The city’s Civil + Human Rights and Equity Department (LA Civil Rights) looks to host their Reparations Advisory Commission on Saturday, April 22—an in-person community event at the California African American Museum (CAAM), commissioners elaborated on the city’s plan to conduct an investigation on what harms Black Angelenos.
Residents have the opportunity to reply with their input, as well as speak with the commissioners. The Reparations Advisory Commission is a “Blue-Ribbon Task Force” led by Michael A. Lawson, president, and CEO of the Los Angeles Urban League. Other member’s commissioners include Khansa Jones-Muhammad, Mark Wilson, Mandla Kayise, Katrina VanderWoude, Cheryl Harris, and Virgil Roberts.
“Reparations are a necessary step to heal our city and address the centuries of harm done to African Americans in Los Angeles,” said Lawson.

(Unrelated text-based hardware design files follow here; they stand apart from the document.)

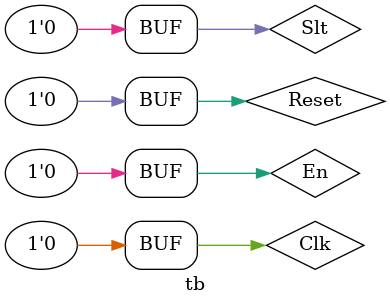
<source format=v>
`timescale 1ns / 1ps


module tb;

	// Inputs
	reg Clk;
	reg Reset;
	reg Slt;
	reg En;

	// Outputs
	wire [63:0] Output0;
	wire [63:0] Output1;

	// Instantiate the Unit Under Test (UUT)
	code uut (
		.Clk(Clk), 
		.Reset(Reset), 
		.Slt(Slt), 
		.En(En), 
		.Output0(Output0), 
		.Output1(Output1)
	);

	initial begin
		// Initialize Inputs
		Clk = 0;
		Reset = 0;
		Slt = 0;
		En = 0;

		// Wait 100 ns for global reset to finish
		#100;
        
		// Add stimulus here

	end
      
endmodule


</source>
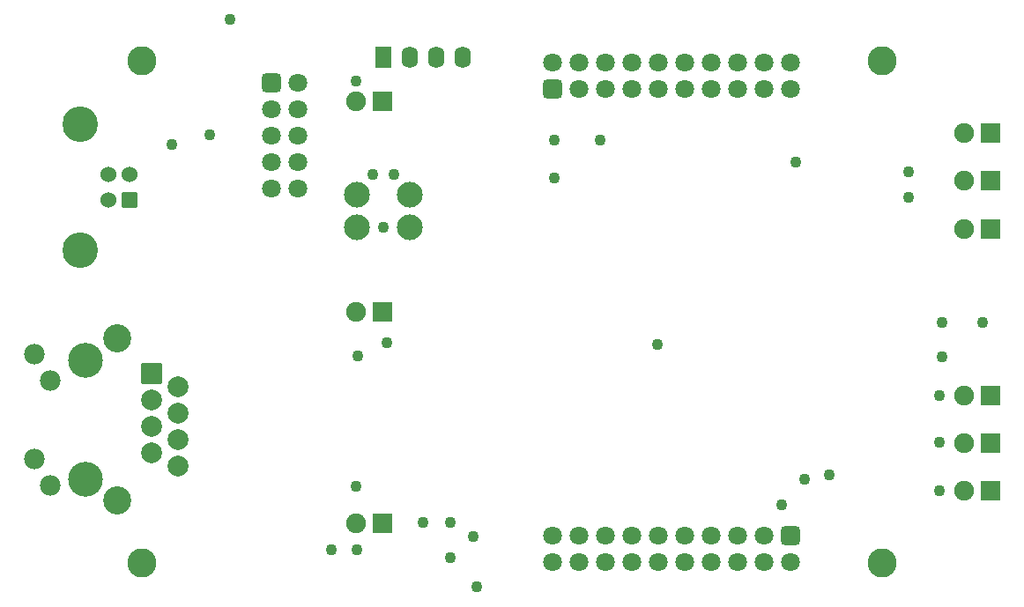
<source format=gbs>
%TF.GenerationSoftware,KiCad,Pcbnew,(6.0.7)*%
%TF.CreationDate,2022-08-15T19:03:41+05:00*%
%TF.ProjectId,RubyLink_revB,52756279-4c69-46e6-9b5f-726576422e6b,rev?*%
%TF.SameCoordinates,Original*%
%TF.FileFunction,Soldermask,Bot*%
%TF.FilePolarity,Negative*%
%FSLAX46Y46*%
G04 Gerber Fmt 4.6, Leading zero omitted, Abs format (unit mm)*
G04 Created by KiCad (PCBNEW (6.0.7)) date 2022-08-15 19:03:41*
%MOMM*%
%LPD*%
G01*
G04 APERTURE LIST*
G04 Aperture macros list*
%AMRoundRect*
0 Rectangle with rounded corners*
0 $1 Rounding radius*
0 $2 $3 $4 $5 $6 $7 $8 $9 X,Y pos of 4 corners*
0 Add a 4 corners polygon primitive as box body*
4,1,4,$2,$3,$4,$5,$6,$7,$8,$9,$2,$3,0*
0 Add four circle primitives for the rounded corners*
1,1,$1+$1,$2,$3*
1,1,$1+$1,$4,$5*
1,1,$1+$1,$6,$7*
1,1,$1+$1,$8,$9*
0 Add four rect primitives between the rounded corners*
20,1,$1+$1,$2,$3,$4,$5,0*
20,1,$1+$1,$4,$5,$6,$7,0*
20,1,$1+$1,$6,$7,$8,$9,0*
20,1,$1+$1,$8,$9,$2,$3,0*%
G04 Aperture macros list end*
%ADD10C,2.800000*%
%ADD11RoundRect,0.050000X0.900000X0.900000X-0.900000X0.900000X-0.900000X-0.900000X0.900000X-0.900000X0*%
%ADD12C,1.900000*%
%ADD13RoundRect,0.300000X0.600000X-0.600000X0.600000X0.600000X-0.600000X0.600000X-0.600000X-0.600000X0*%
%ADD14C,1.800000*%
%ADD15RoundRect,0.050000X-0.750000X-1.000000X0.750000X-1.000000X0.750000X1.000000X-0.750000X1.000000X0*%
%ADD16O,1.600000X2.100000*%
%ADD17RoundRect,0.050000X-0.714000X0.714000X-0.714000X-0.714000X0.714000X-0.714000X0.714000X0.714000X0*%
%ADD18C,1.528000*%
%ADD19C,3.416000*%
%ADD20C,2.474900*%
%ADD21C,1.090600*%
%ADD22RoundRect,0.300000X-0.600000X0.600000X-0.600000X-0.600000X0.600000X-0.600000X0.600000X0.600000X0*%
%ADD23C,3.350000*%
%ADD24C,2.700000*%
%ADD25C,1.990000*%
%ADD26RoundRect,0.050000X-0.950000X0.950000X-0.950000X-0.950000X0.950000X-0.950000X0.950000X0.950000X0*%
%ADD27C,2.000000*%
%ADD28RoundRect,0.300000X-0.600000X-0.600000X0.600000X-0.600000X0.600000X0.600000X-0.600000X0.600000X0*%
%ADD29C,1.100000*%
G04 APERTURE END LIST*
D10*
X100000000Y-51740000D03*
X171120000Y-100000000D03*
D11*
X181535000Y-83870000D03*
D12*
X178995000Y-83870000D03*
D13*
X139500000Y-54400000D03*
D14*
X139500000Y-51860000D03*
X142040000Y-54400000D03*
X142040000Y-51860000D03*
X144580000Y-54400000D03*
X144580000Y-51860000D03*
X147120000Y-54400000D03*
X147120000Y-51860000D03*
X149660000Y-54400000D03*
X149660000Y-51860000D03*
X152200000Y-54400000D03*
X152200000Y-51860000D03*
X154740000Y-54400000D03*
X154740000Y-51860000D03*
X157280000Y-54400000D03*
X157280000Y-51860000D03*
X159820000Y-54400000D03*
X159820000Y-51860000D03*
X162360000Y-54400000D03*
X162360000Y-51860000D03*
D11*
X123135000Y-55570000D03*
D12*
X120595000Y-55570000D03*
D11*
X181535000Y-93070000D03*
D12*
X178995000Y-93070000D03*
D11*
X123135000Y-75870000D03*
D12*
X120595000Y-75870000D03*
D15*
X123197500Y-51337500D03*
D16*
X125737500Y-51337500D03*
X128277500Y-51337500D03*
X130817500Y-51337500D03*
D11*
X181535000Y-58670000D03*
D12*
X178995000Y-58670000D03*
D17*
X98813000Y-65120000D03*
D18*
X98813000Y-62620000D03*
X96813000Y-62620000D03*
X96813000Y-65120000D03*
D19*
X94103000Y-69890000D03*
X94103000Y-57850000D03*
D10*
X100000000Y-100000000D03*
X171120000Y-51740000D03*
D20*
X120720000Y-64585000D03*
D21*
X124276000Y-62680000D03*
D20*
X125800000Y-64585000D03*
D21*
X123260000Y-67760000D03*
D20*
X125800000Y-67760000D03*
X120720000Y-67760000D03*
D21*
X122244000Y-62680000D03*
D11*
X123135000Y-96170000D03*
D12*
X120595000Y-96170000D03*
D11*
X181535000Y-63270000D03*
D12*
X178995000Y-63270000D03*
D22*
X162360000Y-97390000D03*
D14*
X162360000Y-99930000D03*
X159820000Y-97390000D03*
X159820000Y-99930000D03*
X157280000Y-97390000D03*
X157280000Y-99930000D03*
X154740000Y-97390000D03*
X154740000Y-99930000D03*
X152200000Y-97390000D03*
X152200000Y-99930000D03*
X149660000Y-97390000D03*
X149660000Y-99930000D03*
X147120000Y-97390000D03*
X147120000Y-99930000D03*
X144580000Y-97390000D03*
X144580000Y-99930000D03*
X142040000Y-97390000D03*
X142040000Y-99930000D03*
X139500000Y-97390000D03*
X139500000Y-99930000D03*
D23*
X94630000Y-91915000D03*
X94630000Y-80485000D03*
D24*
X97680000Y-93975000D03*
X97680000Y-78425000D03*
D25*
X91250000Y-92525000D03*
X89730000Y-89985000D03*
X91250000Y-82415000D03*
X89730000Y-79875000D03*
D26*
X100970000Y-81755000D03*
D27*
X103510000Y-83025000D03*
X100970000Y-84295000D03*
X103510000Y-85565000D03*
X100970000Y-86835000D03*
X103510000Y-88105000D03*
X100970000Y-89375000D03*
X103510000Y-90645000D03*
D28*
X112447500Y-53820000D03*
D14*
X114987500Y-53820000D03*
X112447500Y-56360000D03*
X114987500Y-56360000D03*
X112447500Y-58900000D03*
X114987500Y-58900000D03*
X112447500Y-61440000D03*
X114987500Y-61440000D03*
X112447500Y-63980000D03*
X114987500Y-63980000D03*
D11*
X181535000Y-67870000D03*
D12*
X178995000Y-67870000D03*
D11*
X181535000Y-88470000D03*
D12*
X178995000Y-88470000D03*
D29*
X129660000Y-99470000D03*
X120560000Y-92570000D03*
X180760000Y-76870000D03*
X118260000Y-98670000D03*
X139660000Y-59370000D03*
X129660000Y-96070000D03*
X144060000Y-59370000D03*
X173660000Y-62370000D03*
X131860000Y-97470000D03*
X123560000Y-78770000D03*
X166060000Y-91470000D03*
X106560000Y-58870000D03*
X120760000Y-80070000D03*
X173660000Y-64870000D03*
X108460000Y-47770000D03*
X163660000Y-91970000D03*
X176660000Y-93070000D03*
X149560000Y-78970000D03*
X127060000Y-96070000D03*
X176860000Y-76870000D03*
X132160000Y-102270000D03*
X120660000Y-98670000D03*
X120560000Y-53670000D03*
X176660000Y-88370000D03*
X161460000Y-94370000D03*
X176660000Y-83870000D03*
X139660000Y-62970000D03*
X102860000Y-59770000D03*
X176860000Y-80170000D03*
X162860000Y-61470000D03*
M02*

</source>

He continued, “The Reparations Advisory Commission is working to take that next step with input from scholars and the community. Now is the time for the community to come together and contribute to a reparations plan for Los Angeles.”
Lawson highlighted the significance of the meeting, he stated, “African Americans in Los Angeles are overrepresented in homelessness and underrepresented in generational wealth. It is the result of a system that has denied African Americans the ability to fully exercise their God-given liberties.”

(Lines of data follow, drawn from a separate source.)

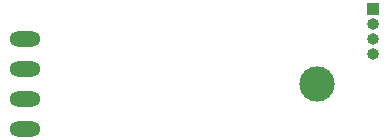
<source format=gbr>
%TF.GenerationSoftware,KiCad,Pcbnew,(6.0.0)*%
%TF.CreationDate,2022-01-08T11:25:39+00:00*%
%TF.ProjectId,DHT22,44485432-322e-46b6-9963-61645f706362,rev?*%
%TF.SameCoordinates,Original*%
%TF.FileFunction,Soldermask,Bot*%
%TF.FilePolarity,Negative*%
%FSLAX46Y46*%
G04 Gerber Fmt 4.6, Leading zero omitted, Abs format (unit mm)*
G04 Created by KiCad (PCBNEW (6.0.0)) date 2022-01-08 11:25:39*
%MOMM*%
%LPD*%
G01*
G04 APERTURE LIST*
%ADD10O,2.616000X1.308000*%
%ADD11C,3.000000*%
%ADD12R,1.000000X1.000000*%
%ADD13O,1.000000X1.000000*%
G04 APERTURE END LIST*
D10*
%TO.C,U3*%
X102616000Y-96520000D03*
X102616000Y-93980000D03*
X102616000Y-91440000D03*
X102616000Y-88900000D03*
D11*
X127381000Y-92710000D03*
%TD*%
D12*
%TO.C,J2*%
X132080000Y-86360000D03*
D13*
X132080000Y-87630000D03*
X132080000Y-88900000D03*
X132080000Y-90170000D03*
%TD*%
M02*

</source>
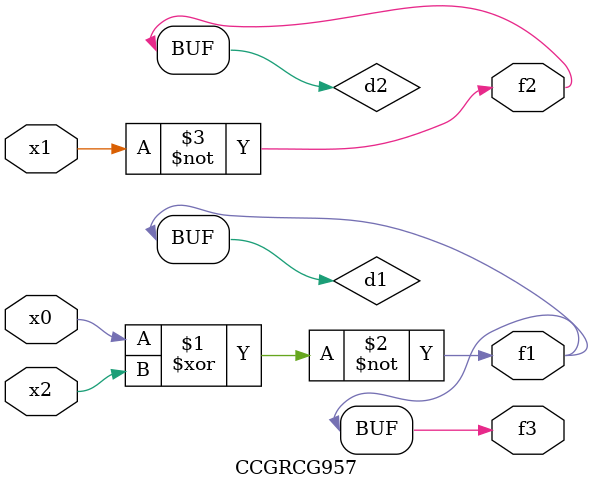
<source format=v>
module CCGRCG957(
	input x0, x1, x2,
	output f1, f2, f3
);

	wire d1, d2, d3;

	xnor (d1, x0, x2);
	nand (d2, x1);
	nor (d3, x1, x2);
	assign f1 = d1;
	assign f2 = d2;
	assign f3 = d1;
endmodule

</source>
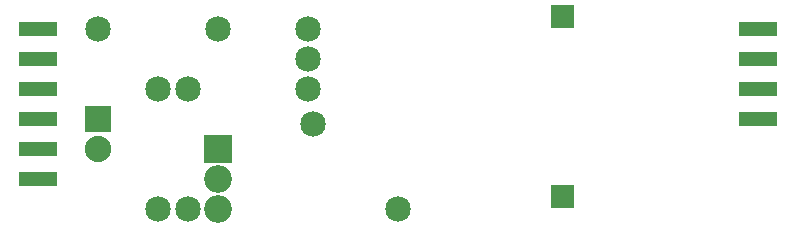
<source format=gbs>
G04 MADE WITH FRITZING*
G04 WWW.FRITZING.ORG*
G04 DOUBLE SIDED*
G04 HOLES PLATED*
G04 CONTOUR ON CENTER OF CONTOUR VECTOR*
%ASAXBY*%
%FSLAX23Y23*%
%MOIN*%
%OFA0B0*%
%SFA1.0B1.0*%
%ADD10C,0.075000*%
%ADD11C,0.085000*%
%ADD12C,0.088000*%
%ADD13C,0.092000*%
%ADD14R,0.088000X0.088000*%
%ADD15R,0.092000X0.092000*%
%ADD16R,0.128110X0.049370*%
%ADD17R,0.001000X0.001000*%
%LNMASK0*%
G90*
G70*
G54D10*
X1888Y809D03*
X1888Y209D03*
G54D11*
X1039Y569D03*
X1039Y669D03*
X1039Y769D03*
X339Y769D03*
X739Y769D03*
G54D12*
X339Y469D03*
X339Y369D03*
G54D13*
X739Y369D03*
X739Y269D03*
X739Y169D03*
G54D11*
X639Y569D03*
X639Y169D03*
X539Y169D03*
X539Y569D03*
X1339Y169D03*
X1056Y452D03*
G54D14*
X339Y469D03*
G54D15*
X739Y369D03*
G54D16*
X139Y569D03*
X139Y669D03*
X139Y769D03*
X139Y469D03*
X139Y369D03*
X139Y269D03*
X2539Y469D03*
X2539Y569D03*
X2539Y669D03*
X2539Y769D03*
G54D17*
X1850Y847D02*
X1924Y847D01*
X1850Y846D02*
X1924Y846D01*
X1850Y845D02*
X1924Y845D01*
X1850Y844D02*
X1924Y844D01*
X1850Y843D02*
X1924Y843D01*
X1850Y842D02*
X1924Y842D01*
X1850Y841D02*
X1924Y841D01*
X1850Y840D02*
X1924Y840D01*
X1850Y839D02*
X1924Y839D01*
X1850Y838D02*
X1924Y838D01*
X1850Y837D02*
X1924Y837D01*
X1850Y836D02*
X1924Y836D01*
X1850Y835D02*
X1924Y835D01*
X1850Y834D02*
X1924Y834D01*
X1850Y833D02*
X1924Y833D01*
X1850Y832D02*
X1924Y832D01*
X1850Y831D02*
X1924Y831D01*
X1850Y830D02*
X1924Y830D01*
X1850Y829D02*
X1924Y829D01*
X1850Y828D02*
X1924Y828D01*
X1850Y827D02*
X1885Y827D01*
X1889Y827D02*
X1924Y827D01*
X1850Y826D02*
X1880Y826D01*
X1894Y826D02*
X1924Y826D01*
X1850Y825D02*
X1878Y825D01*
X1896Y825D02*
X1924Y825D01*
X1850Y824D02*
X1877Y824D01*
X1898Y824D02*
X1924Y824D01*
X1850Y823D02*
X1875Y823D01*
X1899Y823D02*
X1924Y823D01*
X1850Y822D02*
X1874Y822D01*
X1900Y822D02*
X1924Y822D01*
X1850Y821D02*
X1873Y821D01*
X1901Y821D02*
X1924Y821D01*
X1850Y820D02*
X1873Y820D01*
X1902Y820D02*
X1924Y820D01*
X1850Y819D02*
X1872Y819D01*
X1902Y819D02*
X1924Y819D01*
X1850Y818D02*
X1871Y818D01*
X1903Y818D02*
X1924Y818D01*
X1850Y817D02*
X1871Y817D01*
X1904Y817D02*
X1924Y817D01*
X1850Y816D02*
X1870Y816D01*
X1904Y816D02*
X1924Y816D01*
X1850Y815D02*
X1870Y815D01*
X1904Y815D02*
X1924Y815D01*
X1850Y814D02*
X1870Y814D01*
X1905Y814D02*
X1924Y814D01*
X1850Y813D02*
X1869Y813D01*
X1905Y813D02*
X1924Y813D01*
X1850Y812D02*
X1869Y812D01*
X1905Y812D02*
X1924Y812D01*
X1850Y811D02*
X1869Y811D01*
X1905Y811D02*
X1924Y811D01*
X1850Y810D02*
X1869Y810D01*
X1905Y810D02*
X1924Y810D01*
X1850Y809D02*
X1869Y809D01*
X1905Y809D02*
X1924Y809D01*
X1850Y808D02*
X1869Y808D01*
X1905Y808D02*
X1924Y808D01*
X1850Y807D02*
X1869Y807D01*
X1905Y807D02*
X1924Y807D01*
X1850Y806D02*
X1869Y806D01*
X1905Y806D02*
X1924Y806D01*
X1850Y805D02*
X1870Y805D01*
X1904Y805D02*
X1924Y805D01*
X1850Y804D02*
X1870Y804D01*
X1904Y804D02*
X1924Y804D01*
X1850Y803D02*
X1870Y803D01*
X1904Y803D02*
X1924Y803D01*
X1850Y802D02*
X1871Y802D01*
X1903Y802D02*
X1924Y802D01*
X1850Y801D02*
X1871Y801D01*
X1903Y801D02*
X1924Y801D01*
X1850Y800D02*
X1872Y800D01*
X1902Y800D02*
X1924Y800D01*
X1850Y799D02*
X1873Y799D01*
X1901Y799D02*
X1924Y799D01*
X1850Y798D02*
X1874Y798D01*
X1901Y798D02*
X1924Y798D01*
X1850Y797D02*
X1875Y797D01*
X1900Y797D02*
X1924Y797D01*
X1850Y796D02*
X1876Y796D01*
X1898Y796D02*
X1924Y796D01*
X1850Y795D02*
X1877Y795D01*
X1897Y795D02*
X1924Y795D01*
X1850Y794D02*
X1879Y794D01*
X1895Y794D02*
X1924Y794D01*
X1850Y793D02*
X1881Y793D01*
X1893Y793D02*
X1924Y793D01*
X1850Y792D02*
X1924Y792D01*
X1850Y791D02*
X1924Y791D01*
X1850Y790D02*
X1924Y790D01*
X1850Y789D02*
X1924Y789D01*
X1850Y788D02*
X1924Y788D01*
X1850Y787D02*
X1924Y787D01*
X1850Y786D02*
X1924Y786D01*
X1850Y785D02*
X1924Y785D01*
X1850Y784D02*
X1924Y784D01*
X1850Y783D02*
X1924Y783D01*
X1850Y782D02*
X1924Y782D01*
X1850Y781D02*
X1924Y781D01*
X1850Y780D02*
X1924Y780D01*
X1850Y779D02*
X1924Y779D01*
X1850Y778D02*
X1924Y778D01*
X1850Y777D02*
X1924Y777D01*
X1850Y776D02*
X1924Y776D01*
X1850Y775D02*
X1924Y775D01*
X1850Y774D02*
X1924Y774D01*
X1850Y773D02*
X1924Y773D01*
X1850Y247D02*
X1924Y247D01*
X1850Y246D02*
X1924Y246D01*
X1850Y245D02*
X1924Y245D01*
X1850Y244D02*
X1924Y244D01*
X1850Y243D02*
X1924Y243D01*
X1850Y242D02*
X1924Y242D01*
X1850Y241D02*
X1924Y241D01*
X1850Y240D02*
X1924Y240D01*
X1850Y239D02*
X1924Y239D01*
X1850Y238D02*
X1924Y238D01*
X1850Y237D02*
X1924Y237D01*
X1850Y236D02*
X1924Y236D01*
X1850Y235D02*
X1924Y235D01*
X1850Y234D02*
X1924Y234D01*
X1850Y233D02*
X1924Y233D01*
X1850Y232D02*
X1924Y232D01*
X1850Y231D02*
X1924Y231D01*
X1850Y230D02*
X1924Y230D01*
X1850Y229D02*
X1924Y229D01*
X1850Y228D02*
X1924Y228D01*
X1850Y227D02*
X1882Y227D01*
X1893Y227D02*
X1924Y227D01*
X1850Y226D02*
X1879Y226D01*
X1895Y226D02*
X1924Y226D01*
X1850Y225D02*
X1877Y225D01*
X1897Y225D02*
X1924Y225D01*
X1850Y224D02*
X1876Y224D01*
X1898Y224D02*
X1924Y224D01*
X1850Y223D02*
X1875Y223D01*
X1900Y223D02*
X1924Y223D01*
X1850Y222D02*
X1874Y222D01*
X1901Y222D02*
X1924Y222D01*
X1850Y221D02*
X1873Y221D01*
X1901Y221D02*
X1924Y221D01*
X1850Y220D02*
X1872Y220D01*
X1902Y220D02*
X1924Y220D01*
X1850Y219D02*
X1871Y219D01*
X1903Y219D02*
X1924Y219D01*
X1850Y218D02*
X1871Y218D01*
X1903Y218D02*
X1924Y218D01*
X1850Y217D02*
X1870Y217D01*
X1904Y217D02*
X1924Y217D01*
X1850Y216D02*
X1870Y216D01*
X1904Y216D02*
X1924Y216D01*
X1850Y215D02*
X1870Y215D01*
X1904Y215D02*
X1924Y215D01*
X1850Y214D02*
X1869Y214D01*
X1905Y214D02*
X1924Y214D01*
X1850Y213D02*
X1869Y213D01*
X1905Y213D02*
X1924Y213D01*
X1850Y212D02*
X1869Y212D01*
X1905Y212D02*
X1924Y212D01*
X1850Y211D02*
X1869Y211D01*
X1905Y211D02*
X1924Y211D01*
X1850Y210D02*
X1869Y210D01*
X1905Y210D02*
X1924Y210D01*
X1850Y209D02*
X1869Y209D01*
X1905Y209D02*
X1924Y209D01*
X1850Y208D02*
X1869Y208D01*
X1905Y208D02*
X1924Y208D01*
X1850Y207D02*
X1869Y207D01*
X1905Y207D02*
X1924Y207D01*
X1850Y206D02*
X1870Y206D01*
X1905Y206D02*
X1924Y206D01*
X1850Y205D02*
X1870Y205D01*
X1904Y205D02*
X1924Y205D01*
X1850Y204D02*
X1870Y204D01*
X1904Y204D02*
X1924Y204D01*
X1850Y203D02*
X1871Y203D01*
X1904Y203D02*
X1924Y203D01*
X1850Y202D02*
X1871Y202D01*
X1903Y202D02*
X1924Y202D01*
X1850Y201D02*
X1872Y201D01*
X1902Y201D02*
X1924Y201D01*
X1850Y200D02*
X1872Y200D01*
X1902Y200D02*
X1924Y200D01*
X1850Y199D02*
X1873Y199D01*
X1901Y199D02*
X1924Y199D01*
X1850Y198D02*
X1874Y198D01*
X1900Y198D02*
X1924Y198D01*
X1850Y197D02*
X1875Y197D01*
X1899Y197D02*
X1924Y197D01*
X1850Y196D02*
X1877Y196D01*
X1898Y196D02*
X1924Y196D01*
X1850Y195D02*
X1878Y195D01*
X1896Y195D02*
X1924Y195D01*
X1850Y194D02*
X1880Y194D01*
X1894Y194D02*
X1924Y194D01*
X1850Y193D02*
X1884Y193D01*
X1890Y193D02*
X1924Y193D01*
X1850Y192D02*
X1924Y192D01*
X1850Y191D02*
X1924Y191D01*
X1850Y190D02*
X1924Y190D01*
X1850Y189D02*
X1924Y189D01*
X1850Y188D02*
X1924Y188D01*
X1850Y187D02*
X1924Y187D01*
X1850Y186D02*
X1924Y186D01*
X1850Y185D02*
X1924Y185D01*
X1850Y184D02*
X1924Y184D01*
X1850Y183D02*
X1924Y183D01*
X1850Y182D02*
X1924Y182D01*
X1850Y181D02*
X1924Y181D01*
X1850Y180D02*
X1924Y180D01*
X1850Y179D02*
X1924Y179D01*
X1850Y178D02*
X1924Y178D01*
X1850Y177D02*
X1924Y177D01*
X1850Y176D02*
X1924Y176D01*
X1850Y175D02*
X1924Y175D01*
X1850Y174D02*
X1924Y174D01*
X1850Y173D02*
X1924Y173D01*
D02*
G04 End of Mask0*
M02*
</source>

“The closure needed is a mutual recognition of the wrongs that have been meted upon the members of the victimized community. While full closure may not be possible in the short-term, we urge everyone to make their voices and the voices of their ancestors heard on April 22,” said Lawson.
This meeting is built on the foundation created in 2021, the Reparations Advisory Commission gathered to produce the Homecoming event; a virtual meeting designed to give Black Angelenos the floor—to share stories of systemic racism and learn more about the reparations pilot program that’s developing in the city.
Additionally, more than 700 individuals participated in the Commission’s online survey about reparations for the City of Los Angeles.
“The Reparations Advisory Commission has been working hard to meaningfully address the harms experienced by African Americans in Los Angeles,” said LA Civil Rights Department Executive Director, Capri Maddox.
“Los Angeles was built on redlining, racial covenants and discrimination that created the inequitable city we experience today. Our city can’t move forward without repairing this harm, and I’m so grateful to the Commission and our city leaders for leading the way on reparations,” Maddox stated.
The Reparations Advisory Commission exists independently from the State of California Reparations Task Force, however the two organizations collaborated on an event last year in Leimert Park.
The LA Civil Rights officially established its discrimination enforcement section, allowing the city to enforce civil rights law on Nov.1, 2022. They look to enhance racial equity through policy and initiatives, the Los Angeles City Council established the Office of Racial Equity within the Civil + Human Rights and Equity Department. The department’s mission states the following, “We envision a city that authentically engages communities most harmed by systemic racism, as leaders and collaborators, in the process of identifying data, distributing public resources, and reforming policies that impact outcomes of Civil + Human Rights and Equity.”